▶ **Work request**
Copy every record exactly as it appears in the data below.
*** Opening Data ***
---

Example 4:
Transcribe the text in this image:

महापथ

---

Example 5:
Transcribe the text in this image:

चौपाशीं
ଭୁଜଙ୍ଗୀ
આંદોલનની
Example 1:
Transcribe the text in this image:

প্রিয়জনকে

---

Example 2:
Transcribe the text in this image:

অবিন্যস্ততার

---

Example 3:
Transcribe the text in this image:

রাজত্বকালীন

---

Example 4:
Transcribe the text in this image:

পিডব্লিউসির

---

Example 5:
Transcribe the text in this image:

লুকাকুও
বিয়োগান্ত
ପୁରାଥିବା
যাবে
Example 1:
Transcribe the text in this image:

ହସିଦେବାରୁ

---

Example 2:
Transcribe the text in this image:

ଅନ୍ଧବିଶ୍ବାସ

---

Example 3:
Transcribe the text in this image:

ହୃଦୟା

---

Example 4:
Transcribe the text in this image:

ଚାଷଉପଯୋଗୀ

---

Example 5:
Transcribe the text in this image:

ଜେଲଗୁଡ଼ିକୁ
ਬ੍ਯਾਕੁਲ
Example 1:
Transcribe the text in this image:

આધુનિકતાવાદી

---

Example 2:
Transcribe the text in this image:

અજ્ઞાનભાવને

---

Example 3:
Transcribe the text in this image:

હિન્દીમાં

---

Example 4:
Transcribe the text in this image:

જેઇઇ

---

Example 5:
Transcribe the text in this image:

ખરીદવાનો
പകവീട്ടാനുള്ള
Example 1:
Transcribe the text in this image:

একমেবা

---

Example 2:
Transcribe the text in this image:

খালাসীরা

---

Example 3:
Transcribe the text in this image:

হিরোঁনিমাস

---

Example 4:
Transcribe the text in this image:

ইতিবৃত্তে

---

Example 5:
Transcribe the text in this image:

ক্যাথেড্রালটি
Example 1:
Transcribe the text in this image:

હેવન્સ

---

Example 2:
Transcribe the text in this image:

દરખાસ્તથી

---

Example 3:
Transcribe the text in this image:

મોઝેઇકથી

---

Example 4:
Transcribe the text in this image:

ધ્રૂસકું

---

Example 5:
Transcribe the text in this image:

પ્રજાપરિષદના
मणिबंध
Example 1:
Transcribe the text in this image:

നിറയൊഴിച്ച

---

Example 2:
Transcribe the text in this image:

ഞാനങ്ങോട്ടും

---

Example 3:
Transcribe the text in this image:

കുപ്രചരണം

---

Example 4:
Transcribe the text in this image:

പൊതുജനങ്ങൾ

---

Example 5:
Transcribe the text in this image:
*** Closing Data ***
▶ **Answer to this problem**
---

Example 4:
Transcribe the text in this image:

महापथ

---

Example 5:
Transcribe the text in this image:

चौपाशीं
ଭୁଜଙ୍ଗୀ
આંદોલનની
Example 1:
Transcribe the text in this image:

প্রিয়জনকে

---

Example 2:
Transcribe the text in this image:

অবিন্যস্ততার

---

Example 3:
Transcribe the text in this image:

রাজত্বকালীন

---

Example 4:
Transcribe the text in this image:

পিডব্লিউসির

---

Example 5:
Transcribe the text in this image:

লুকাকুও
বিয়োগান্ত
ପୁରାଥିବା
যাবে
Example 1:
Transcribe the text in this image:

ହସିଦେବାରୁ

---

Example 2:
Transcribe the text in this image:

ଅନ୍ଧବିଶ୍ବାସ

---

Example 3:
Transcribe the text in this image:

ହୃଦୟା

---

Example 4:
Transcribe the text in this image:

ଚାଷଉପଯୋଗୀ

---

Example 5:
Transcribe the text in this image:

ଜେଲଗୁଡ଼ିକୁ
ਬ੍ਯਾਕੁਲ
Example 1:
Transcribe the text in this image:

આધુનિકતાવાદી

---

Example 2:
Transcribe the text in this image:

અજ્ઞાનભાવને

---

Example 3:
Transcribe the text in this image:

હિન્દીમાં

---

Example 4:
Transcribe the text in this image:

જેઇઇ

---

Example 5:
Transcribe the text in this image:

ખરીદવાનો
പകവീട്ടാനുള്ള
Example 1:
Transcribe the text in this image:

একমেবা

---

Example 2:
Transcribe the text in this image:

খালাসীরা

---

Example 3:
Transcribe the text in this image:

হিরোঁনিমাস

---

Example 4:
Transcribe the text in this image:

ইতিবৃত্তে

---

Example 5:
Transcribe the text in this image:

ক্যাথেড্রালটি
Example 1:
Transcribe the text in this image:

હેવન્સ

---

Example 2:
Transcribe the text in this image:

દરખાસ્તથી

---

Example 3:
Transcribe the text in this image:

મોઝેઇકથી

---

Example 4:
Transcribe the text in this image:

ધ્રૂસકું

---

Example 5:
Transcribe the text in this image:

પ્રજાપરિષદના
मणिबंध
Example 1:
Transcribe the text in this image:

നിറയൊഴിച്ച

---

Example 2:
Transcribe the text in this image:

ഞാനങ്ങോട്ടും

---

Example 3:
Transcribe the text in this image:

കുപ്രചരണം

---

Example 4:
Transcribe the text in this image:

പൊതുജനങ്ങൾ

---

Example 5:
Transcribe the text in this image:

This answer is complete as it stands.